W. B. Moss' wound proved to be a serious one, as he lay for weeks before he was able to get around. The bullet was never extracted from his body. The Texans recovered the stolen horses by the Indians.
In September, 1877, Mr. Moss was married to Miss Delia Johnson, daughter of Capt. A. J. and Martha Johnson. The following .sons and daughters were reared in this home: Zella, bookkeeper and cashier of the Moss Mercantile Company of Llano ; Matthew, president of the Llano National Bank; Edgar, a well known and prosperous stockman of Llano county; J. Ray, manager of the Moss Mercantile Company, Llano ; Mrs.

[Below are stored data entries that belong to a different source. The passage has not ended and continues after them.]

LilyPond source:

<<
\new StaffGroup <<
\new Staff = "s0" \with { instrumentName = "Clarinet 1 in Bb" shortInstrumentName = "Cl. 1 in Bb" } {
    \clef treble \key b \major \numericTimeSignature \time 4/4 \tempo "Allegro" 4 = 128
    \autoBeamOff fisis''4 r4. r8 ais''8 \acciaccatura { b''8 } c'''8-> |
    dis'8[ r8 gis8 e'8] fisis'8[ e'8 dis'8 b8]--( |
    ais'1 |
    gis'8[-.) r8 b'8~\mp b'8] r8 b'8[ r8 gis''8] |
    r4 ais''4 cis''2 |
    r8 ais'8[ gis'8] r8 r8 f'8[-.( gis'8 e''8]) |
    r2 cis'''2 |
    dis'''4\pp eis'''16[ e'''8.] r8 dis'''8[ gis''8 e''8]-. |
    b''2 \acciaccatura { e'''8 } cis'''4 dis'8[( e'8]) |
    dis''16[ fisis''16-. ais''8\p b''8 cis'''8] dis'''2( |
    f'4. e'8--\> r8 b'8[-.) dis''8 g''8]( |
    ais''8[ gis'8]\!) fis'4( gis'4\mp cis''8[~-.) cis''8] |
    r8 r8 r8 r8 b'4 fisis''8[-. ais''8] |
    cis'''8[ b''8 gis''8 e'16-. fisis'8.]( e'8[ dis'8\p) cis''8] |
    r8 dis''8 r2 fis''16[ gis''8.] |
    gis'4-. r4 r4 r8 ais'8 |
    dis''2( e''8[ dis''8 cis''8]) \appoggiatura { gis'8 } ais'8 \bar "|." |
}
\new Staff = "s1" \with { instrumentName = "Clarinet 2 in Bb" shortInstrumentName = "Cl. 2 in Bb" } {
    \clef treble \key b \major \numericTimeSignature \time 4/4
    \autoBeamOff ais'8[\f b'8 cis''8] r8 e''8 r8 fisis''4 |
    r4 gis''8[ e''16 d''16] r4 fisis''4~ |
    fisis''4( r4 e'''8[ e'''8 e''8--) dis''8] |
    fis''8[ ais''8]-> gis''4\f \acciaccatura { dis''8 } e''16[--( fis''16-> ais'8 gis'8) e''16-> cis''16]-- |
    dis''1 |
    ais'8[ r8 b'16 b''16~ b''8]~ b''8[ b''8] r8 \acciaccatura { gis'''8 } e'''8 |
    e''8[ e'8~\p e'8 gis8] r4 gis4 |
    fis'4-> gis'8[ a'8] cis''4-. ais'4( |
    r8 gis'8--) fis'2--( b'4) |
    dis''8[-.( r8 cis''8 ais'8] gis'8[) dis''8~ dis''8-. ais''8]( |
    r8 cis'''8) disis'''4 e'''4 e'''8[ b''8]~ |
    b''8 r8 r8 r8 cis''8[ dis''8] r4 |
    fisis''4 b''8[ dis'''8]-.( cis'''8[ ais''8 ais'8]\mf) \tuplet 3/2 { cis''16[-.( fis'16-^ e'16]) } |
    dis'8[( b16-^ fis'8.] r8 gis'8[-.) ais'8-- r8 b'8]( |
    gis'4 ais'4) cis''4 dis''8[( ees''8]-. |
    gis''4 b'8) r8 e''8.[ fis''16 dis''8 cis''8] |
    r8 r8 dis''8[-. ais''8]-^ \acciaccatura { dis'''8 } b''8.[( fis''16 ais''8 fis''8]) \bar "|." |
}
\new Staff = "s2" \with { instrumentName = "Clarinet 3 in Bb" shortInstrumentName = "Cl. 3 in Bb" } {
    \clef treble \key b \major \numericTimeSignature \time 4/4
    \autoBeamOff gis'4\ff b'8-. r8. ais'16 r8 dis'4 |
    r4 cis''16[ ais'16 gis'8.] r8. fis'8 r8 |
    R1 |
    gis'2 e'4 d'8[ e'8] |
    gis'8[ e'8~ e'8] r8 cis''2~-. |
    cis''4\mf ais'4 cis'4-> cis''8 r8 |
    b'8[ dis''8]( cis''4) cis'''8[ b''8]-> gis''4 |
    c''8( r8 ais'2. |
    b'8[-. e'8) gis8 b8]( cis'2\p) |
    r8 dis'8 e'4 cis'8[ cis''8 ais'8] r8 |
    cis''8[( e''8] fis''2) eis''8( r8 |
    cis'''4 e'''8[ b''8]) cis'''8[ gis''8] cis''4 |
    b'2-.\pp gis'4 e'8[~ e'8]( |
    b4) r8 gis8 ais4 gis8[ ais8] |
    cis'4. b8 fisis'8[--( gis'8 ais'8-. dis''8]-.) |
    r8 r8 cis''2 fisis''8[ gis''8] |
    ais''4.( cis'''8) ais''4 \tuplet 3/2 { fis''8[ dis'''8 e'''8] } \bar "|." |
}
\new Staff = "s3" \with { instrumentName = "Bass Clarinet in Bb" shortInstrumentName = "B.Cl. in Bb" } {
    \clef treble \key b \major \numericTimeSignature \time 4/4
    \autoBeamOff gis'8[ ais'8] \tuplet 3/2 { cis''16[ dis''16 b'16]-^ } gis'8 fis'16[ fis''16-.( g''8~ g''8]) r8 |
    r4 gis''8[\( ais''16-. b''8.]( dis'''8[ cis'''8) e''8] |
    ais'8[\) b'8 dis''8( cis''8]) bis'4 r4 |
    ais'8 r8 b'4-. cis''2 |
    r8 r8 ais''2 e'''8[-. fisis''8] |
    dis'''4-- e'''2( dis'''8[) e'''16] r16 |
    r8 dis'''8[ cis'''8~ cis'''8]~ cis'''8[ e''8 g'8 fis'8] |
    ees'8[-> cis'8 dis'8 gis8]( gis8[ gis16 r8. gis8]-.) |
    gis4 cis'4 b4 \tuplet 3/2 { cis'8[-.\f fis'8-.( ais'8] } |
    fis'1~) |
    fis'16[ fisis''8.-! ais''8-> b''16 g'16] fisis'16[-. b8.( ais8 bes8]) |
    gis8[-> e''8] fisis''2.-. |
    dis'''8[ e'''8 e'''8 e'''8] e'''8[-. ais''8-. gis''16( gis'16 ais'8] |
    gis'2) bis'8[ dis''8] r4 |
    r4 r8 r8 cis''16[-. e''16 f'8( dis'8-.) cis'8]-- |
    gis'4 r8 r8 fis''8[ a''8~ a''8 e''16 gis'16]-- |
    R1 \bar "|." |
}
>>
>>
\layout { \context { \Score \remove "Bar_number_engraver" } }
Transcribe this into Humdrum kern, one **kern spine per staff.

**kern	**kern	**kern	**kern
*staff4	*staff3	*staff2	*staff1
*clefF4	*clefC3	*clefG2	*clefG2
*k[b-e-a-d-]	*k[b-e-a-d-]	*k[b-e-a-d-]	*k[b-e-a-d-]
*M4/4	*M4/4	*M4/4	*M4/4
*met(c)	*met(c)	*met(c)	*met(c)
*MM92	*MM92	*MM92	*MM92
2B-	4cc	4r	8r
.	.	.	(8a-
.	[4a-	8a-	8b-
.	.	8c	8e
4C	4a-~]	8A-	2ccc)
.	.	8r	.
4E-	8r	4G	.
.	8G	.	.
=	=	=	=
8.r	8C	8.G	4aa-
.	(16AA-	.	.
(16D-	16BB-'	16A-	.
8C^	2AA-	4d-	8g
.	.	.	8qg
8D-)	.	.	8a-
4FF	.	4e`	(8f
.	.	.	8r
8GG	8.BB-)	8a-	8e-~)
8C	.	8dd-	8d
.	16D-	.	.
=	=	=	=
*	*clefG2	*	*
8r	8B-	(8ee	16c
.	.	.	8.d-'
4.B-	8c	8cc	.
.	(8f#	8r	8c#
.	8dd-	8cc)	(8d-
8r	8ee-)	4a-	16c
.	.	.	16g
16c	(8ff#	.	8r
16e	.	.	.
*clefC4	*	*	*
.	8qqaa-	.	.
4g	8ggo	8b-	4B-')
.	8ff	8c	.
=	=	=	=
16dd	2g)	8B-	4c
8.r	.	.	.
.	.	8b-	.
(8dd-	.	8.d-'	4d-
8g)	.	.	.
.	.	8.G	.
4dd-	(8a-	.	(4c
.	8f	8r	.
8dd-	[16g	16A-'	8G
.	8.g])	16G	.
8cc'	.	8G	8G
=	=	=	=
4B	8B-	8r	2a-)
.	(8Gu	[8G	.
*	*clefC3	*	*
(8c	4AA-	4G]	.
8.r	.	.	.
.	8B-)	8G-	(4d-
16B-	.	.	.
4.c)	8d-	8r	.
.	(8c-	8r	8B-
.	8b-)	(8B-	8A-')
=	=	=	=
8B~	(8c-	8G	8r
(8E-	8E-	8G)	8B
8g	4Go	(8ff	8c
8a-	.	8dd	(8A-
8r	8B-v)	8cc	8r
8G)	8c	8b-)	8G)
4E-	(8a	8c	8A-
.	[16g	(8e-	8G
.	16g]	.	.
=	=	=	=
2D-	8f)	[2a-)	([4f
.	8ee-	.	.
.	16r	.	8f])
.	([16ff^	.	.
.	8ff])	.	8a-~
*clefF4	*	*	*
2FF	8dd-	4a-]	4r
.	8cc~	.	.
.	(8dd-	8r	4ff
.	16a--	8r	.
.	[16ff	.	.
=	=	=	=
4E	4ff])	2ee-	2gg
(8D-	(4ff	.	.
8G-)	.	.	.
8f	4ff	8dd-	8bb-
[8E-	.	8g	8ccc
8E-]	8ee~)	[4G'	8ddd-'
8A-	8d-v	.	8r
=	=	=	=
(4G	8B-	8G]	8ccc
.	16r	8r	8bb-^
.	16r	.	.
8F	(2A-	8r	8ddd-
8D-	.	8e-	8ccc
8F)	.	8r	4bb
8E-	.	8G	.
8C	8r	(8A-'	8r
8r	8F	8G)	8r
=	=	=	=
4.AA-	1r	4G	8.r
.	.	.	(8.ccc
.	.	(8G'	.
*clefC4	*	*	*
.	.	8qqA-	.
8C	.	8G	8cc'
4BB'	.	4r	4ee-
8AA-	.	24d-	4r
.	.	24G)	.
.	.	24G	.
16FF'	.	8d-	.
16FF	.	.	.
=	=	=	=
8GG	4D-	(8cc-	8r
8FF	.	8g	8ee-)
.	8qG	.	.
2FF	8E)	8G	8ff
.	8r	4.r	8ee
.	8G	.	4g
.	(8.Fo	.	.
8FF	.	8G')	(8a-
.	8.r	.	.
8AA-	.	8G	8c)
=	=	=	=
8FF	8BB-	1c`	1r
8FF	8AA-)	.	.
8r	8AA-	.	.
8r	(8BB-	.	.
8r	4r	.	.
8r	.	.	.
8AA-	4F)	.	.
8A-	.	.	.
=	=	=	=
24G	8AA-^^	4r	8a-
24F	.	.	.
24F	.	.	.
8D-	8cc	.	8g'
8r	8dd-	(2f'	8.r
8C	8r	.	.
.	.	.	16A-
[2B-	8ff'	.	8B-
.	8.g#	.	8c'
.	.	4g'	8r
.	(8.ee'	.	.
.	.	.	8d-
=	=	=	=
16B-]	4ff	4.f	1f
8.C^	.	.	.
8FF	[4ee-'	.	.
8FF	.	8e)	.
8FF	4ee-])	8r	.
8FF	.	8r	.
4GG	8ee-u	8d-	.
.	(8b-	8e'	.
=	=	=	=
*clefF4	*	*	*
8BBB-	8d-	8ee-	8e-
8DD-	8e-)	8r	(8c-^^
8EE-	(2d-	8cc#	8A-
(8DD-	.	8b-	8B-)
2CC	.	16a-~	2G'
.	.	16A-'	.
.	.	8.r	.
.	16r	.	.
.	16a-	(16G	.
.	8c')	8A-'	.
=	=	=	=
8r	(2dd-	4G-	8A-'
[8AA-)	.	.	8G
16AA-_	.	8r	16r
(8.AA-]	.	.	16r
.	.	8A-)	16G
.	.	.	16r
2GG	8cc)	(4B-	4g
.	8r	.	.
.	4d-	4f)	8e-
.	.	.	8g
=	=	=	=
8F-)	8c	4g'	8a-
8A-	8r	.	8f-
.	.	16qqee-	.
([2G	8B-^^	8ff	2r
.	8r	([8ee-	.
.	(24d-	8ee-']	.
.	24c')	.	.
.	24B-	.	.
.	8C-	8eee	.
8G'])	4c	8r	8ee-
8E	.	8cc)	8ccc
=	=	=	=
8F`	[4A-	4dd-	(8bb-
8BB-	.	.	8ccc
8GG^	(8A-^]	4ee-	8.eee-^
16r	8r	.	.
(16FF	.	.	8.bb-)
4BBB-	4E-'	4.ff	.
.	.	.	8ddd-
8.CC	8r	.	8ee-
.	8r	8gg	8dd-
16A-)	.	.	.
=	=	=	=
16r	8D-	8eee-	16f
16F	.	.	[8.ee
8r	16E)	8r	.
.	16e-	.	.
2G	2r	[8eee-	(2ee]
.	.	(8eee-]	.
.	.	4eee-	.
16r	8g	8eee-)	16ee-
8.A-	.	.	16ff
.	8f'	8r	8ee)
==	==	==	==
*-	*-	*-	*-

J. B. Gage, Austin ; Inez, teacher in Dallas; W. R., engaged in oil business at Rockdale ; A. J., deceased; Mary, a student in the School of Arts in Chicago ; Otilla, an exteacher, now with her father in Llano ; Richard Olney, assistant cashier of the Llano National Bank.
Mr. Moss by habits of industry and thrift rose from cowboy to cattle king. He bought ranch property in Legion Valley, Llano county, amounting to 8,000 acres of land. He was one of the pioneers of this section in raising Durham cattle. Some years ago he moved from the ranch to Llano. His faithful companion, who shared with him the hardships and privations incident to an earlier day in Texas, passed peacefully to rest December 3, 1918.